# Pier 1 Imports Halloween 2012



## lisa48317 (Jul 23, 2010)

Hmmm - must go check it out!!!


----------



## Ghost of Spookie (Sep 28, 2008)

Thanks for the heads up. I checked their website, doing a search for Halloween, and quite a lot came up. Some really cute, nice stuff this year. I will definitely be picking up the pumpkin soap dispenser (like it better than the ghost) this year for my bathrooms. I thought their kitchen apron was very nice. 

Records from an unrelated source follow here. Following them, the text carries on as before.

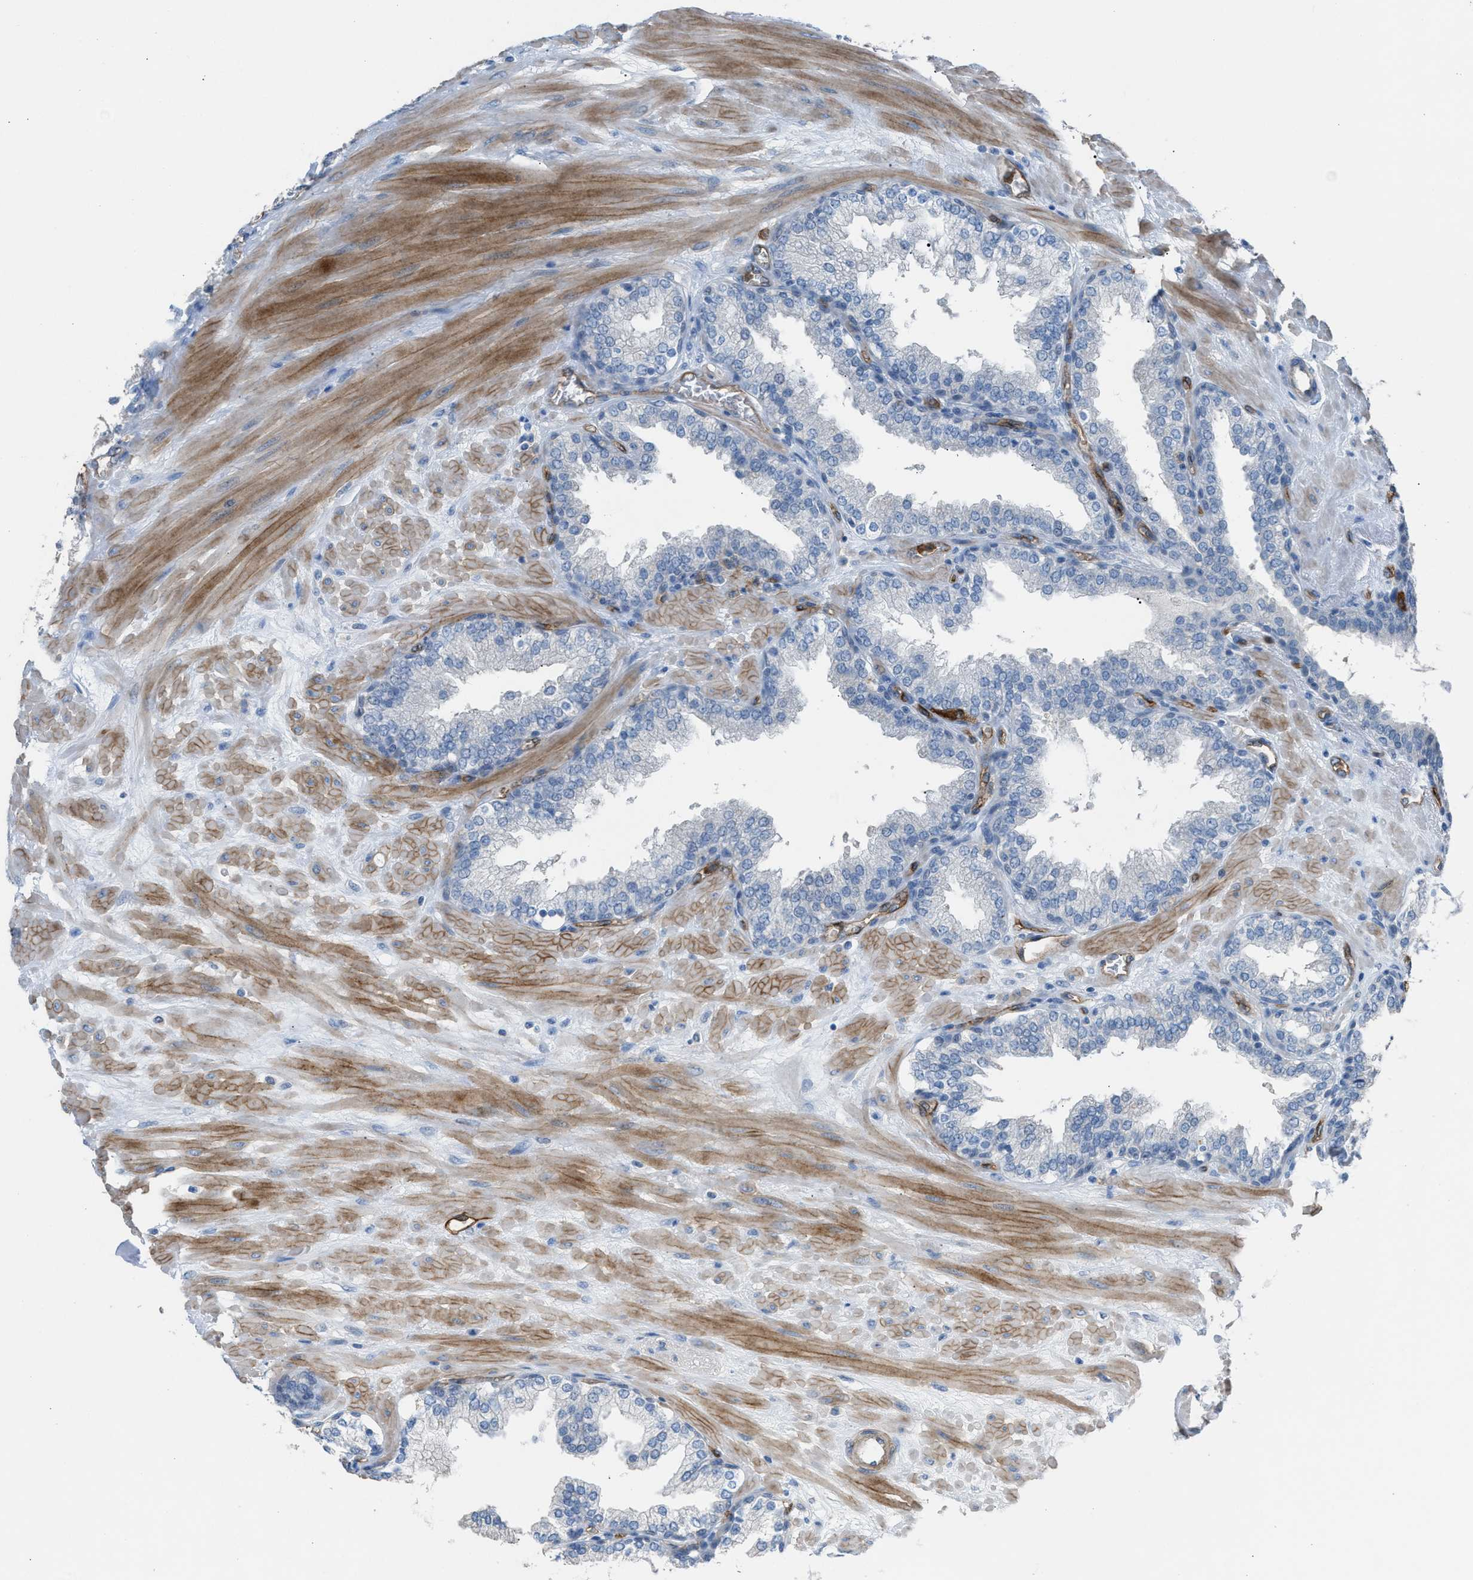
{"staining": {"intensity": "negative", "quantity": "none", "location": "none"}, "tissue": "prostate", "cell_type": "Glandular cells", "image_type": "normal", "snomed": [{"axis": "morphology", "description": "Normal tissue, NOS"}, {"axis": "topography", "description": "Prostate"}], "caption": "Immunohistochemical staining of unremarkable human prostate displays no significant staining in glandular cells.", "gene": "DYSF", "patient": {"sex": "male", "age": 51}}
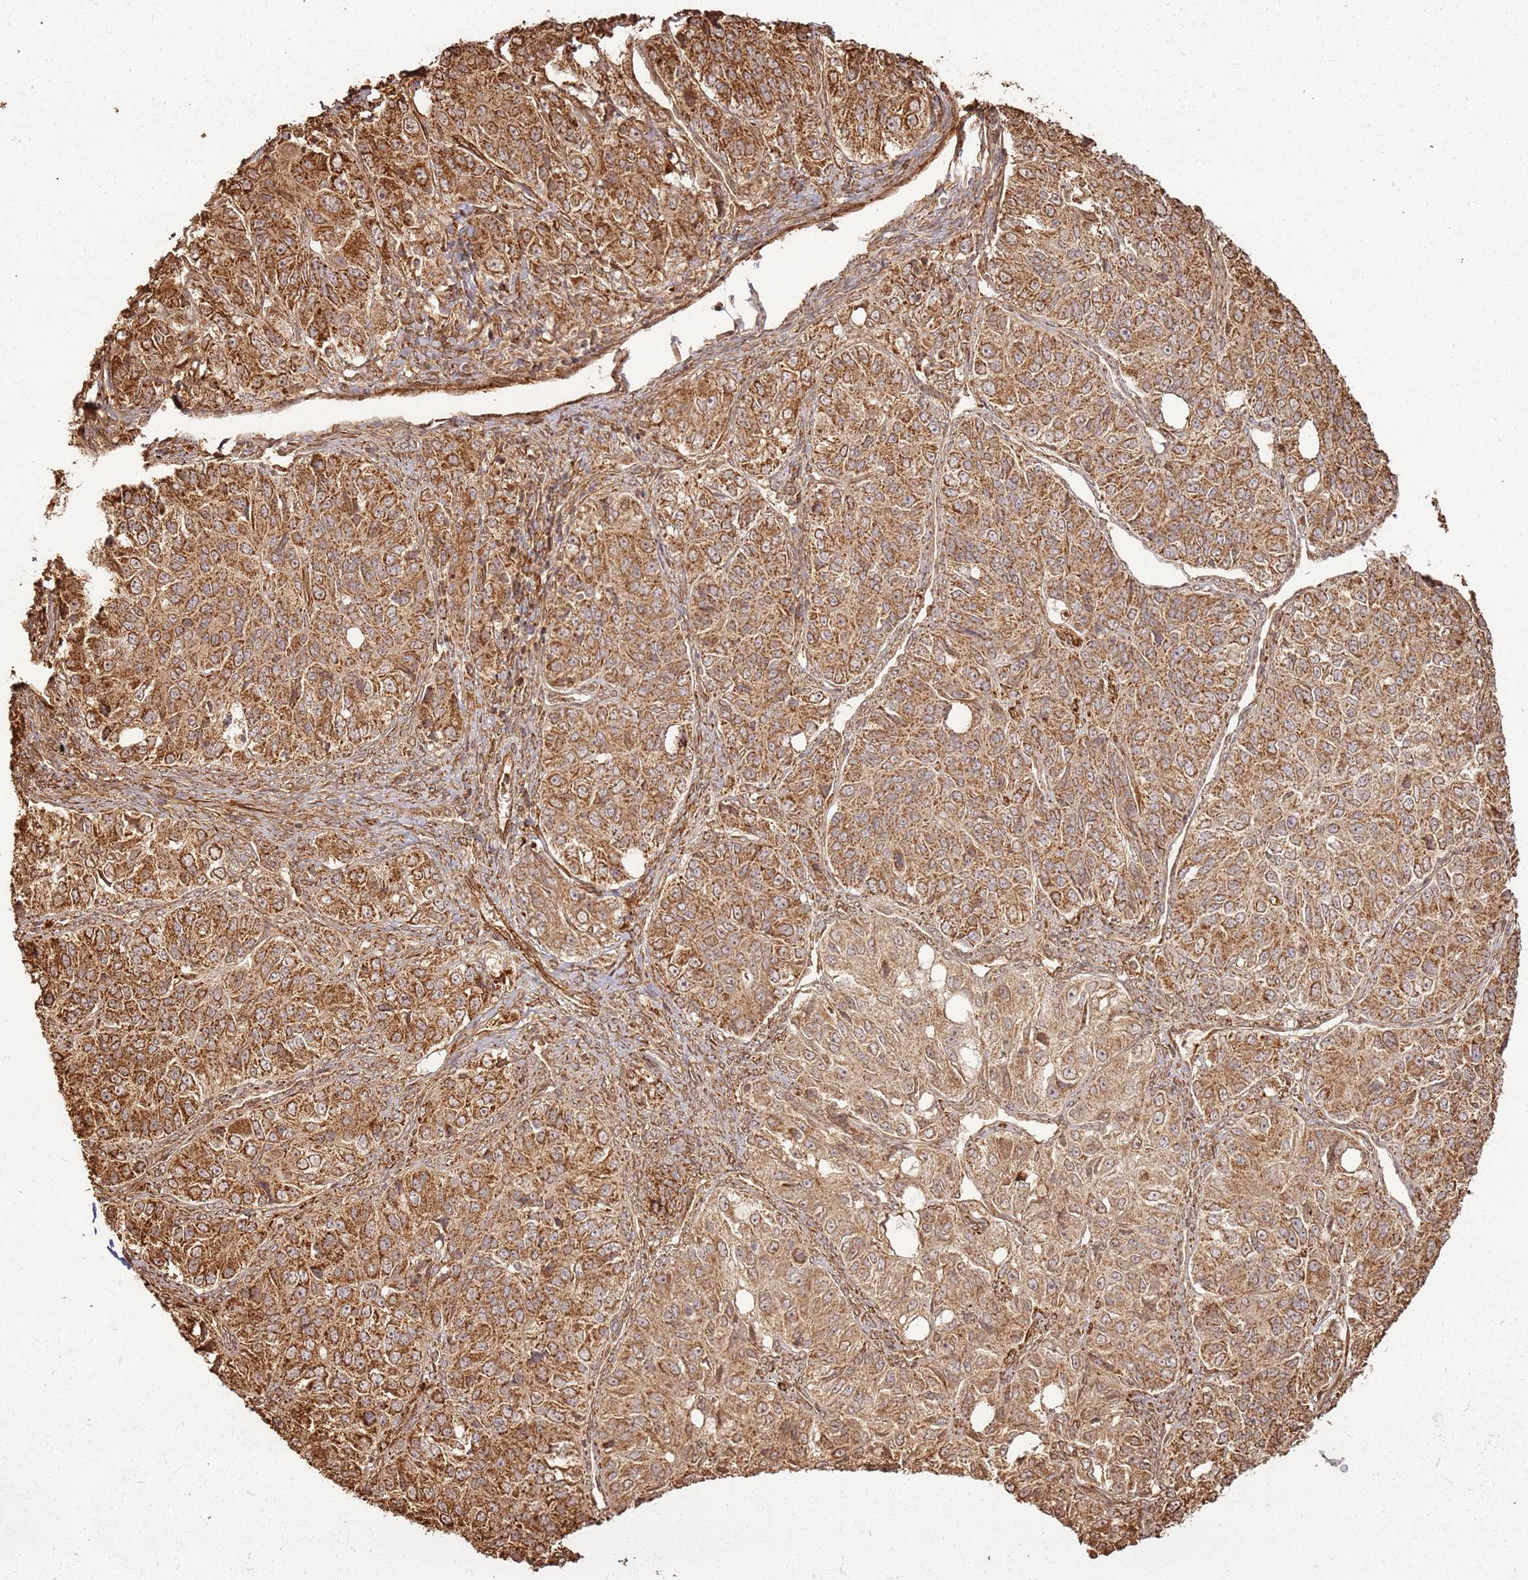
{"staining": {"intensity": "moderate", "quantity": ">75%", "location": "cytoplasmic/membranous"}, "tissue": "ovarian cancer", "cell_type": "Tumor cells", "image_type": "cancer", "snomed": [{"axis": "morphology", "description": "Carcinoma, endometroid"}, {"axis": "topography", "description": "Ovary"}], "caption": "Protein analysis of ovarian cancer (endometroid carcinoma) tissue exhibits moderate cytoplasmic/membranous expression in about >75% of tumor cells. (DAB IHC with brightfield microscopy, high magnification).", "gene": "DDX59", "patient": {"sex": "female", "age": 51}}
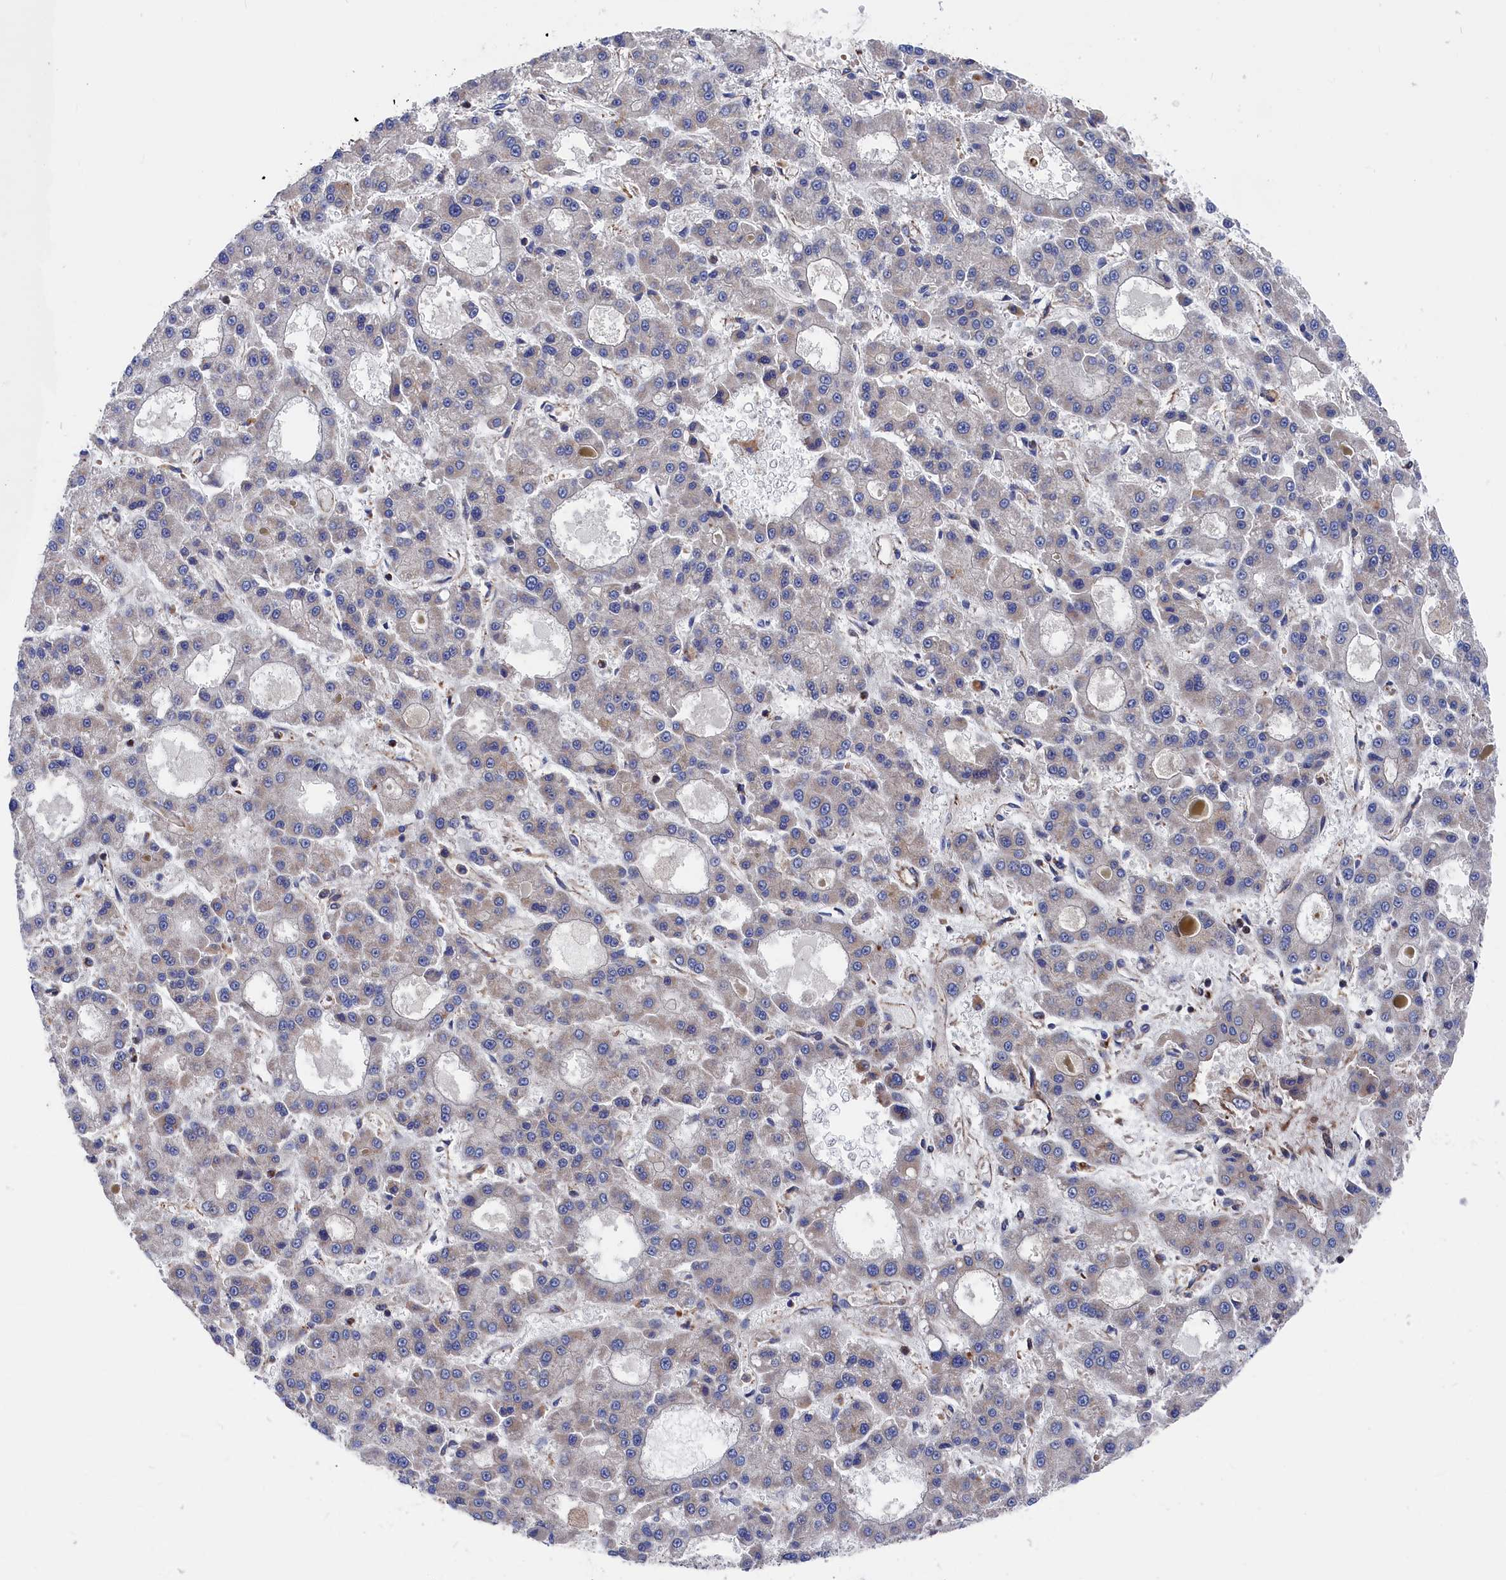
{"staining": {"intensity": "negative", "quantity": "none", "location": "none"}, "tissue": "liver cancer", "cell_type": "Tumor cells", "image_type": "cancer", "snomed": [{"axis": "morphology", "description": "Carcinoma, Hepatocellular, NOS"}, {"axis": "topography", "description": "Liver"}], "caption": "Immunohistochemical staining of liver hepatocellular carcinoma demonstrates no significant expression in tumor cells.", "gene": "LDHD", "patient": {"sex": "male", "age": 70}}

_Also simply love their pre-lit halloween arch--very Tim Burton style! Pricey though, but ultra cool!! Man I would love to have this arch and gate set. I simply loved Nightmare Before and this set is just so reminiscent of Burton's style. Would be perfect for haunters who already have props a la Nightmare._

We will be near one of their stores running errands tomorrow and I'm hoping we'll have time to drop in and see what's stocked.


----------



## rexygirl (Nov 2, 2009)

Omg I love that arch!! I would love if it was a little cheaper


----------



## Kitty (Sep 10, 2011)

Pier 1 has a trelis arch gate with orange lights. Check out the black cat & other outdoor decorations. 
They also have indoor tree, ornaments, garlands, paper lanterns decorations, pumphin bowl with ladle.
I have to wait for coupons!


----------



## MissKitty (Jun 30, 2012)

I dh could make that arch. Find you a fab shop and ask for a quote.


----------



## Spookybella977 (Jun 26, 2012)




----------



## beautifulnightmare (Oct 31, 2010)

Makes me wanna start a Halloween tree! Eek maybe next year, or later. My monsters are too young.


----------